Despite the “Comes-with-the-job-turbulence” of my occupation, I, [thankfully] sensed little more than a frisson permeating my physical frame and psyche throughout a long and intoxicating soldiering tenure, other than firing-off countless live rounds from one’s issued MOD rifle, chaotically aimed at a masses of committed but delusional enemy forces, coupled with one’s regular negotiation of land mines, those that were buried shallowly on given main supply routes to and from respective martial bases on some or another domestic or foreign land – in compliance with the wishes of the aforementioned key-holding custodians of No. 10 Downing Street.

Hitherto however, I have yet to engage with a soldier of my vintage who would willingly exchange his or her career for another – for those of us who survived the nightmare of operational conflict, we are now faced with new and all-together unfriendlier enemies – a la – personal antiquity and surviving in a world that we no longer have a handle on in our capacity as senior citizens.

Curiously, since retirement earlier this year, I have calculably determined that former white collared workers, yellow or orange-clad labourers, or, green-skinned fighting machines – each share a common denominator – in that no one truly informed us about the psychological ambiguity that consumes our respective seniority – and all that it entails present day.

We are the children of our times and are subsequently affected by the climate in which we now live – predominantly shackled to the alien dominant and abhorrent culture that so prevails – nevertheless, if we do not scrutinise carefully the atmosphere in which we, the ‘Baby boomer’ Brigade currently exist, there is little hope that we will become mentally supple enough to tackle the years that lie ahead.

From my perspective, I have struggled, just a trifle, to adapt as a full-time retiree, the Britain of 2014 is a long way removed from the country I commenced my employment years during the summer of ’65 – this stark realisation suggests to me that I have been guilty of somnambulism over the last half-century, sleep-walking my way through life and not comprehending the situation, or, more to the point, adjusting fully my personal focus regarding the rapidity of change that has enveloped society as a whole.

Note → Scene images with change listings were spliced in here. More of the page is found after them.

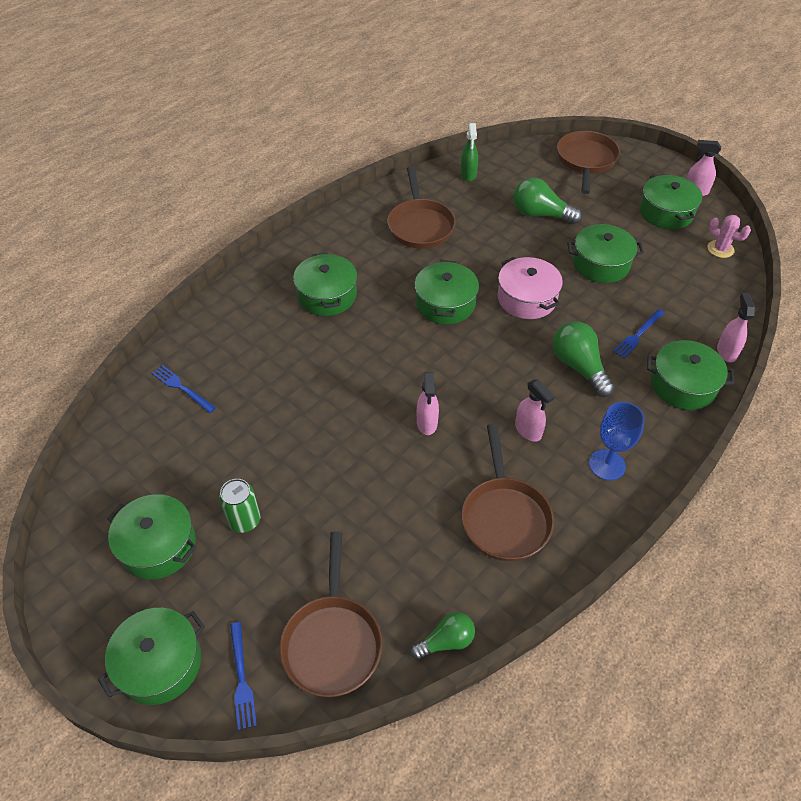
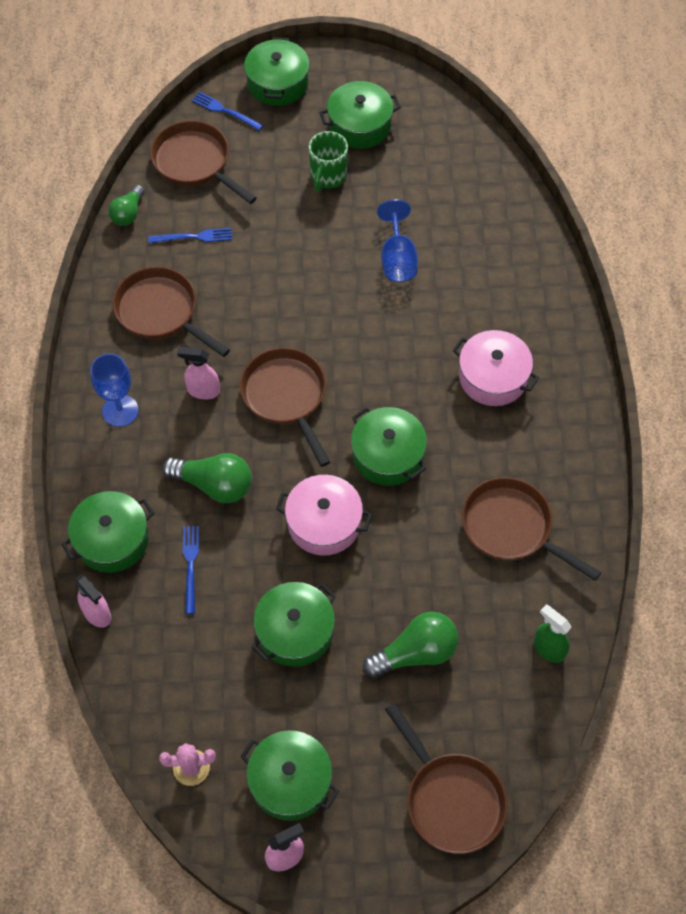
camera: 135 degrees right, 10 degrees up
(182, 388) = (488, 215): blue fork -> blue fork (194, 237)
(244, 520) = (327, 177): green can -> green mug
(283, 410) = (397, 259): none -> blue goblet
(327, 295) = (493, 377): green pot -> pink pot
(427, 423) = (284, 334): pink spray bottle -> none
(472, 382) = (286, 397): none -> brown pan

Our working lives possibly disguised the intensity and swiftness of the so-called progress of the modern world, parents such as myself, simply rolled-with-the-punches, raised their respective broods, and endeavoured to remain within their occupations to keep the bread on the table and a roof over their heads – in the profound hope that our offspring would survive, strive and ultimately succeed in a world we [erringly] ascertained that we still understood – we then retired and experienced first-hand that many of us have been left behind.

Civilization today has gained a taste for freedom and apparently no longer wishes to be deferential to anything or anybody that represents authority, or to a way of life that we once knew. The same may be said for communities overall, the neighbourly infrastructure that was so ubiquitous throughout the UK essentially, has transformed itself into a series of fragmented private and enclosed cells – AKA, private homes.